Read more about online TEFLs vs. CELTA and what TEFL qualification to do
I waited a full month before I got hired by Cleverlearn (now AMA) to teach 4th and 5th graders basic conversational English. I guess I’d say getting a CELTA certification was the right way to start.
Teaching kids there (in AMA) was terrible. I had no idea what I was doing, if my lessons were any close to the standards (if any) that the school followed, or if the kids were learning what they needed to learn. One time, I was teaching four 5th graders but it felt more like I had 20 in the class! On top of that, the administration was disorganized. I never went back to teaching children in Vietnam (no offence to other teachers out there!).
Where have you taught?
In Vietnam, I taught at AMA (then Cleverlearn) for 2 months. Then a CELTA classmate of mine contacted me about an opening at ACET. I started working there in September 2010 and left 4 years after.
ACET was my first, real exposure to teaching English to a multicultural, adult audience. I learned so much from my colleagues who were experts in their craft – teacher trainers, IELTS examiners, academic coordinators, team leaders and managers. There was so much to learn, re-learn and unlearn from so many individuals with different backgrounds! There were social events that ACET hosted and this allowed me to mingle and form bonds with other teachers, which was the best part of teaching abroad.
What is the best thing that has happened to you since you became an English teacher?
Best thing? I started earning a salary that was impossible to earn doing the same thing in the Philippines. I never knew that in some countries, teaching English was such a prestigious job and not just some calling that requires so much sacrifice for such a very low wage.
What is the worst thing that has happened to you since you became an English teacher?
I experienced racial discrimination.
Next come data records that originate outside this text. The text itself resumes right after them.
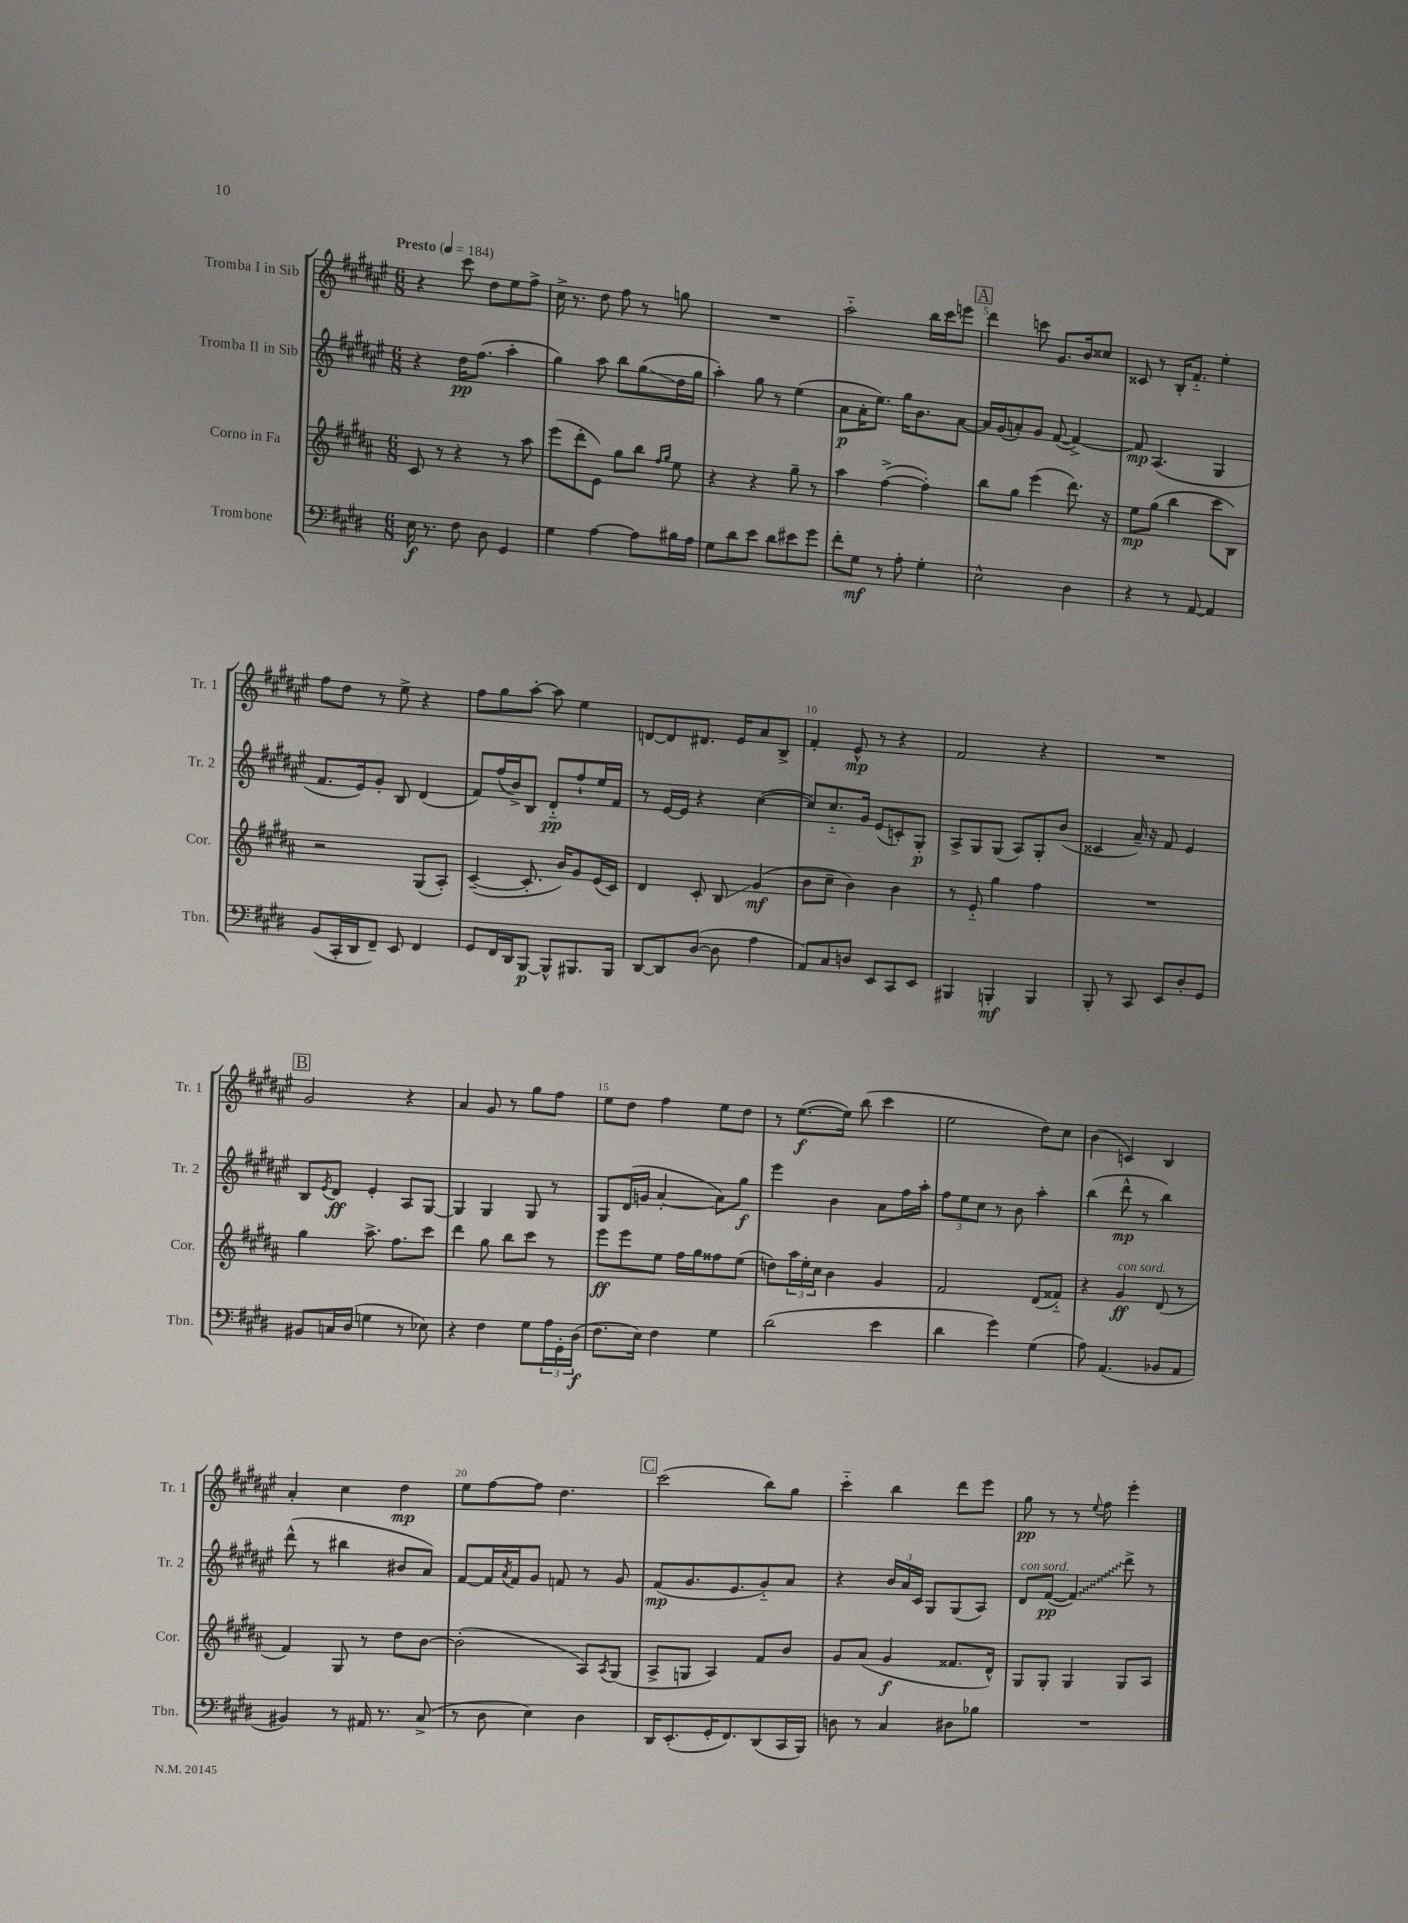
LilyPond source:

<<
\new StaffGroup <<
\new Staff = "s0" \with { instrumentName = "Tromba I in Sib" shortInstrumentName = "Tr. 1" } {
    \clef treble \key fis \major \numericTimeSignature \time 6/8 \tempo "Presto" 4 = 184
    r4 cis'''8 dis''8 eis''8 fis''8-> |
    cis''16-> r8. dis''8 fis''8 r8 g''8 |
    R2. |
    ais''2-_ b''16 cis'''16 e'''8 |
    \mark \markup { \box "A" } dis'''4 c'''8 gis'8. b'16 cisis''8 |
    cisis'8 r8 b16-. fis'8.-_ eis''4-. |
    fis''8 dis''8 r8 eis''8-> r4 |
    fis''8 gis''8 ais''8~-. ais''8 eis''4 |
    d'8~ d'8 dis'8. eis'16 ais'8 b8-> |
    fis'4-. eis'8-^\mp r8 r4 |
    fis'2 r4 |
    R2. |
    \mark \markup { \box "B" } gis'2 r4 |
    ais'4 gis'8 r8 gis''8 fis''8 |
    eis''8 dis''8 fis''4 eis''8 dis''8 |
    r8 eis''8.~\f( eis''16) b''8( cis'''4 |
    eis''2 dis''8) cis''8 |
    b'4( c'4) b4 |
    ais'4-. cis''4 dis''4\mp |
    eis''8 fis''8~ fis''8 dis''4. |
    \mark \markup { \box "C" } cis'''2( b''8) gis''8 |
    cis'''4-_ b''4 dis'''8 eis'''8 |
    gis''8\pp r8 r8 \appoggiatura { eis''8 } fis''8 eis'''4-. \bar "|." |
}
\new Staff = "s1" \with { instrumentName = "Tromba II in Sib" shortInstrumentName = "Tr. 2" } {
    \clef treble \key fis \major \numericTimeSignature \time 6/8
    r4 dis''16\pp fis''8.( ais''4-. |
    gis''4) ais''8 b''8 gis''8\glissando( dis''16 gis''16 |
    ais''4-.) gis''8 r8 eis''4( |
    ais'8\p ais'16-. eis''8.) gis''16 b'8. ais'8~ |
    \mark \markup { \box "A" } ais'16 gis'16( a'8-.) gis'8 fis'8~( fis'4~->) |
    fis'8\mp ais4.( gis4 |
    fis'8. eis'16) gis'8-. b8 dis'4( |
    fis'8) fis''16( b'16->) b8 dis'8-_\pp fis''8-! eis''16 fis'16 |
    r8 eis'16~ eis'16 r4 cis''4~( |
    cis''8) cis''8.-_ gis'16 eis'8( c'8-.) gis8-.\p |
    ais8-> gis8 gis8( ais8) gis8-. b'8( |
    cisis'4 ais'16--) r16 fis'8 eis'4 |
    \mark \markup { \box "B" } b8 \acciaccatura { eis'8 } dis'8\ff eis'4-. ais8 gis8~ |
    gis4 gis4 gis8 r8 |
    gis8 dis'16( g'16 ais'4~-. ais'8) gis''8\f |
    eis'''4 b'4 ais'8 fis''16 ais''16-. |
    \tuplet 3/2 { fis''8 eis''8 cis''8 } r8 b'8 ais''4-. |
    b''4( dis'''8-^\mp r8 b''4) |
    dis'''8-^( r8 bis''4 bis'8 ais'8) |
    fis'8~ fis'16 \acciaccatura { ais'8 } fis'16 gis'8 f'8 r8 gis'8 |
    \mark \markup { \box "C" } fis'8\mp( gis'8. eis'8. gis'8-_) ais'8 |
    r4 \tuplet 3/2 { b'16 ais'16 cis'16 } gis8 gis8( ais8) |
    dis'8^\markup { \italic "con sord." } fis'8~\pp( \once \override Glissando.style = #'zigzag fis'4\glissando) dis'''8-> r8 \bar "|." |
}
\new Staff = "s2" \with { instrumentName = "Corno in Fa" shortInstrumentName = "Cor." } {
    \clef treble \key b \major \numericTimeSignature \time 6/8
    cis'8 r8 r4 r8 ais''8 |
    e'''8( dis'''8-. e'8) gis''8 b''8 \grace { fis''16 gis''16 } e''8 |
    r4 r4 gis''8-- r8 |
    ais''4 fis''4~->( fis''4-.) |
    \mark \markup { \box "A" } b''8 gis''8 e'''4( dis'''8.) r16 |
    e''8\mp gis''8( b''4 cis'''8 b8) |
    r2 gis8( ais8-.) |
    cis'4~--( cis'8.-. b'16) gis'8 e'16( cis'16) |
    dis'4 cis'8-. b8\glissando gis'4\mf( |
    b'8 cis''8-- b'4) b'4 |
    r8 e'8-_ gis''4 fis''4 |
    R2. |
    \mark \markup { \box "B" } gis''4 ais''8.-> fis''8. cis'''8 |
    dis'''4 gis''8 b''8 cis'''8 r8 |
    e'''8\ff e'''8 e''8 fis''16 gis''16 fisis''8 e''8( |
    d''8) \tuplet 3/2 { ais''16 e''16-. cis''16 } b'4 gis'4 |
    fis'2 dis'8( fisis'8-_) |
    r4 gis'4\ff^\markup { \italic "con sord." } dis'8( r8 |
    fis'4) gis8 r8 dis''8 b'8~ |
    b'2-.( ais8) \acciaccatura { ais8 } gis8( |
    \mark \markup { \box "C" } ais8-> g8 ais4) fis'8 b'8 |
    gis'8 ais'8( gis'4\f fisis'8. dis'16-^) |
    gis8 gis8-. gis4 gis8 ais8 \bar "|." |
}
\new Staff = "s3" \with { instrumentName = "Trombone" shortInstrumentName = "Tbn." } {
    \clef bass \key e \major \numericTimeSignature \time 6/8
    e16\f r8. fis8 dis8 gis,4 |
    gis4 a4~ a8 bis16 a16 |
    gis8 dis'8 e'8 dis'8 eis'8 gis'8 |
    fis'8-. gis8\mf r8 a8-. gis4-. |
    \mark \markup { \box "A" } e2-^ dis4 |
    r4 r8 a,8~ a,4 |
    b,8( cis,16-. dis,16 fis,8--) e,8 fis,4 |
    gis,8 fis,16 dis,16 b,,8~\p b,,8-^ bis,,8. bis,,16 |
    dis,8~ dis,8 dis8~( dis8 a4 |
    a,8) cis8 d8 e,8 cis,8 e,8 |
    bis,,4 b,,4-.\mf b,,4 |
    b,,8-. r8 cis,8 e,8 dis8-. gis,8 |
    \mark \markup { \box "B" } bis,8 c16 dis16( g4 r8 ees8) |
    r4 fis4 gis8 \tuplet 3/2 { a16 gis,16-. dis16\f( } |
    fis8. e16) fis4 gis4 |
    dis'2( e'4 |
    dis'4 gis'4) gis4( |
    a8) a,4.( bes,8 a,8 |
    bis,4) r8 ais,16 r8. cis8->( |
    r8 dis8 e4) dis4 |
    \mark \markup { \box "C" } dis,16 e,8.-.( gis,16-. fis,8.) dis,8( cis,16 b,,16) |
    d8 r8 cis4 dis8 bes8 |
    R2. \bar "|." |
}
>>
>>
\layout { \context { \Score \override BarNumber.break-visibility = ##(#f #t #t) barNumberVisibility = #(every-nth-bar-number-visible 5) } }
When you apply for a position and are rejected because it involves teaching a language that was not your first, or because the position was given priority to a US, UK, Australia, Canada, NZ or South Africa passport holder, the experience can change your personality or cultural perspective. I hurt a little bit, but learned to move on.
Read Malaysian Evonne’s story of how she started out teaching English as a non-native speaker.
Tell us a bizarre story about something that has happened to you since you became a teacher?
It wasn’t just one instance. My Vietnamese students kept reminding me of how I was getting much older yearly and that I should start looking for a husband to marry. Uh, hello? It’s my life? I’m the teacher here! (wink)
Is there anything you would change about your time as an English teacher?
Yes. I wished I did my masters right after my CELTA. I have an M.Ed. in Instructional Design and Technology, and had I earned the qualification earlier, I would have been able to incorporate the knowledge and skills into teaching much, much earlier in the profession. Oh well.
What advice would you give to someone who wants to become an English teacher?
To my fellow Filipino teachers in the ESL industry: Don’t think that because you learned English all your school years, you are already well equipped to teach it. I would say get or earn international certifications, take tests, and hang out with the native speakers.
Read fellow Filipina in Vietnam, Angela’s, story of how she started teaching English abroad in her New Teacher Tales interview.
Expose and immerse yourself in their culture. Don’t be afraid to make mistakes as you learn. Ask and welcome the criticism and change. And in the process of learning, enjoy. At the end of the day, it is the interactions that make the experience meaningful.